In the pathogenesis of cardiac dysfunction in heart failure, a decrease in the activity of the sarcoplasmic reticulum (SR) Ca(2+)-ATPase is believed to be a major determinant. Here, we report a novel mechanism of cardiac dysfunction revealed by assessing the functional interaction of FK506-binding protein (FKBP12.6) with the cardiac ryanodine receptor (RyR) in a canine model of pacing-induced heart failure.

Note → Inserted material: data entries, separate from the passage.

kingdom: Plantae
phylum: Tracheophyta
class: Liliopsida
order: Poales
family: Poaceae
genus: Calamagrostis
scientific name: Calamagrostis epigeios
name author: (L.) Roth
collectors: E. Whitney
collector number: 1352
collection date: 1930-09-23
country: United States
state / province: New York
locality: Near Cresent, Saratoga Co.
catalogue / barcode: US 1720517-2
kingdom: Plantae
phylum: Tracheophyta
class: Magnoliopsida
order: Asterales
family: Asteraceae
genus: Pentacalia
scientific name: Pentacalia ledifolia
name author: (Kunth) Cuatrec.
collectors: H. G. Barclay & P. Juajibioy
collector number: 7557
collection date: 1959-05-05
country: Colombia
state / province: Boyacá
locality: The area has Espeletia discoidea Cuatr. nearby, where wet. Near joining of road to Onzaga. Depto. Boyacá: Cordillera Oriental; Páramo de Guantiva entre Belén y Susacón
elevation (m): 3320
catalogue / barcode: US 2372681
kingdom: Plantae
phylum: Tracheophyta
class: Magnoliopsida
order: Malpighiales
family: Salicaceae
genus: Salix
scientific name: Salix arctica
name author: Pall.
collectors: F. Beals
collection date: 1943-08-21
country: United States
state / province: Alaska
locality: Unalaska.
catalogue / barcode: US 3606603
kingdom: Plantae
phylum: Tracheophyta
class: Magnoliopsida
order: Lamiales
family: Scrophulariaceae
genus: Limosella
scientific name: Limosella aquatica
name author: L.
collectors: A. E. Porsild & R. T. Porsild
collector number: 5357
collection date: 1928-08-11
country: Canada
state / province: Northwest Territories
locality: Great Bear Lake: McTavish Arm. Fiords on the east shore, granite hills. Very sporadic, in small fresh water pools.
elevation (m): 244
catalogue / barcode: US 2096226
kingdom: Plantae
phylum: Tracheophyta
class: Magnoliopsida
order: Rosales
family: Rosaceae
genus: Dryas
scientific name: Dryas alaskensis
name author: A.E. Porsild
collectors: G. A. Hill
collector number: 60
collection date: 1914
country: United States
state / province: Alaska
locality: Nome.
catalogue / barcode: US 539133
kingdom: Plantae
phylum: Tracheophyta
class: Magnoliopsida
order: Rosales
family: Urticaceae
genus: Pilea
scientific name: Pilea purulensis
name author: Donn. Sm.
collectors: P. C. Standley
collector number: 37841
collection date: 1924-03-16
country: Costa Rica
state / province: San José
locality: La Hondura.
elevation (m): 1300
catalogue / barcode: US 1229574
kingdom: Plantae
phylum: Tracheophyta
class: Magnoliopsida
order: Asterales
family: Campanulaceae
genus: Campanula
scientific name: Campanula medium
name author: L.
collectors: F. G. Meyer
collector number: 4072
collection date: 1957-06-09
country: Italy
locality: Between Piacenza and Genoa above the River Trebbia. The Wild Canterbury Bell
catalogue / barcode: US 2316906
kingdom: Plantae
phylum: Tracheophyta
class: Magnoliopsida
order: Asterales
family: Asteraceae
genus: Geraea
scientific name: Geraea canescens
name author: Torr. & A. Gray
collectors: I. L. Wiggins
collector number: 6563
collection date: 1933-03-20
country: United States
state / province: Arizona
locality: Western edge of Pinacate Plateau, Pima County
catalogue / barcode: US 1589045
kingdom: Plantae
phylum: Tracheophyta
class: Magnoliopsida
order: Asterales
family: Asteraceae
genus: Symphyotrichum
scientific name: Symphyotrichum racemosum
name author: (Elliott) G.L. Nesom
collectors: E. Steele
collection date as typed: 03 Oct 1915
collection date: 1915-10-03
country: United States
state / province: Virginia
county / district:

SR vesicles were isolated from left ventricular muscles (normal and heart failure). The stoichiometry of FKBP12.6 per RyR was significantly decreased in failing SR, as assessed by the ratio of the B(max) values for [(3)H]dihydro-FK506 to those for [(3)H]ryanodine binding. In normal SR, the molar ratio was 3.6 ( approximately 1 FKBP12.6 for each RyR monomer), whereas it was 1.6 in failing SR. In normal SR, FK506 caused a dose-dependent Ca(2+) leak that showed a close parallelism with the conformational change in RyR. In failing SR, a prominent Ca(2+) leak was observed even in the absence of FK506, and FK506 produced little or no further increase in Ca(2+) leak and only a slight conformational change in RyR. The level of protein expression of FKBP12.6 was indeed found to be significantly decreased in failing SR.

An abnormal Ca(2+) leak through the RyR is present in heart failure, and this leak is presumably caused by a partial loss of RyR-bound FKBP12.6 and the resultant conformational change in RyR. This abnormal Ca(2+) leak might possibly cause Ca(2+) overload and consequent diastolic dysfunction, as well as systolic dysfunction.